Reputation: 429
I have some simple data in a dataframe consisting of three columns [id, country, volume] where the index is 'id'.
I can perform simple operations like:
df_vol.groupby('country').sum()
and it works as expected. When I attempt to use rank() it does not work as expected and the results is an empty dataframe.
df_vol.groupby('country').rank()
The result is not consistent and in some cases it works. The following also works as expected:
df_vol.rank()
I want to return something like:
vols = []
for _, df in f_vol.groupby('country'):
vols.append(df['volume'].rank())
pd.concat(vols)
Any ideas why much appreciated!
Upvotes: 2
Views: 2549
Reputation: 863236
You can add column by []
- function is call only for column Volume
:
df_vol.groupby('country')['volume'].rank()
Sample:
df_vol = pd.DataFrame({'country':['en','us','us','en','en'],
'volume':[10,10,30,20,50],
'id':[1,1,1,2,2]})
print(df_vol)
country id volume
0 en 1 10
1 us 1 10
2 us 1 30
3 en 2 20
4 en 2 50
df_vol['r'] = df_vol.groupby('country')['volume'].rank()
print (df_vol)
country id volume r
0 en 1 10 1.0
1 us 1 10 1.0
2 us 1 30 2.0
3 en 2 20 2.0
4 en 2 50 3.0
Upvotes: 5
----------
_Required tasks_.
[A] From the pandas thread, repeat the part starting with "The result is" and going on through "pd.concat(vols)", substituting "ranked" for "vols".
[B] Decide whether each statement agrees with the pandas thread. Answer yes or no for each, and quote the words that decide it. (i) The asker's groupby sum by country works as expected. (ii) The asker's groupby rank by country gives a result full of data. (iii) In the reply's sample output, the row with volume 50 gets a rank of 3.0.
The lines after this come from a different source.

_Data below_.
----------
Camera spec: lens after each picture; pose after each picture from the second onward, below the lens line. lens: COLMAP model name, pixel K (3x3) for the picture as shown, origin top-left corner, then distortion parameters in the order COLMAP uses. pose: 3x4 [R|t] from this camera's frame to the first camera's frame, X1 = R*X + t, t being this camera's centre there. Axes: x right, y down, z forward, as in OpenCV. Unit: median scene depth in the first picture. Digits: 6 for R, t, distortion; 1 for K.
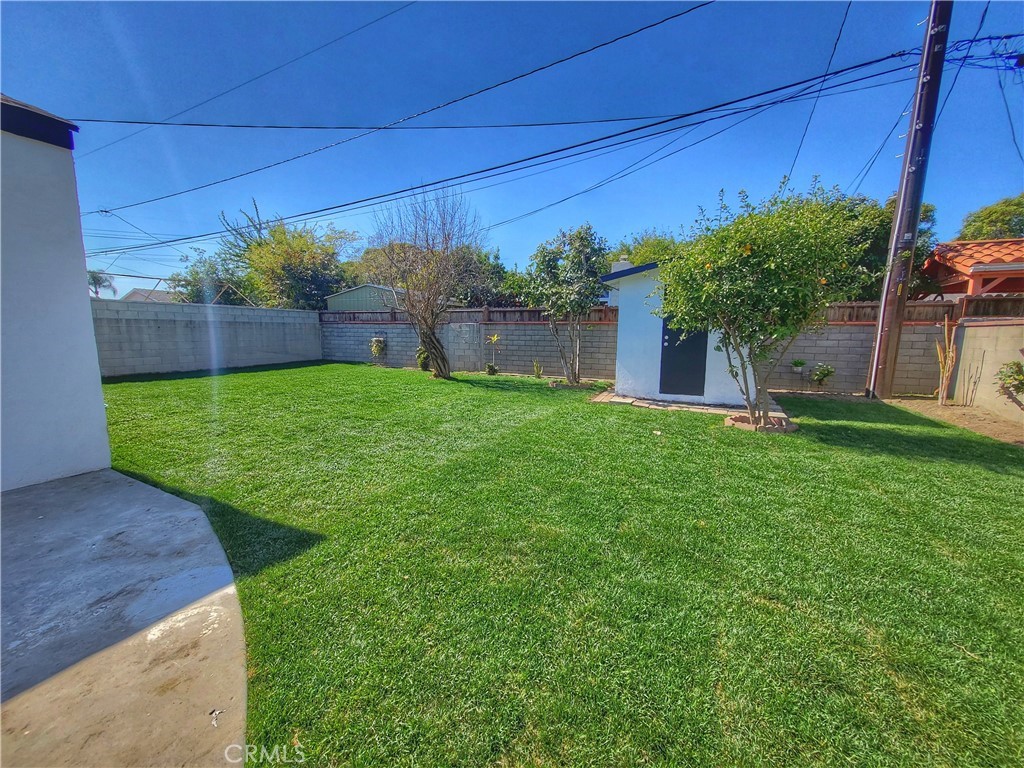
----------
_Responses for each task_.
[A]
The result is not consistent and in some cases it works. The following also works as expected:
df_vol.rank()
I want to return something like:
ranked = []
for _, df in f_vol.groupby('country'):
ranked.append(df['volume'].rank())
pd.concat(ranked)

[B]
(i) Yes: "and it works as expected"
(ii) No: "the results is an empty dataframe"
(iii) Yes: "4 en 2 50 3.0"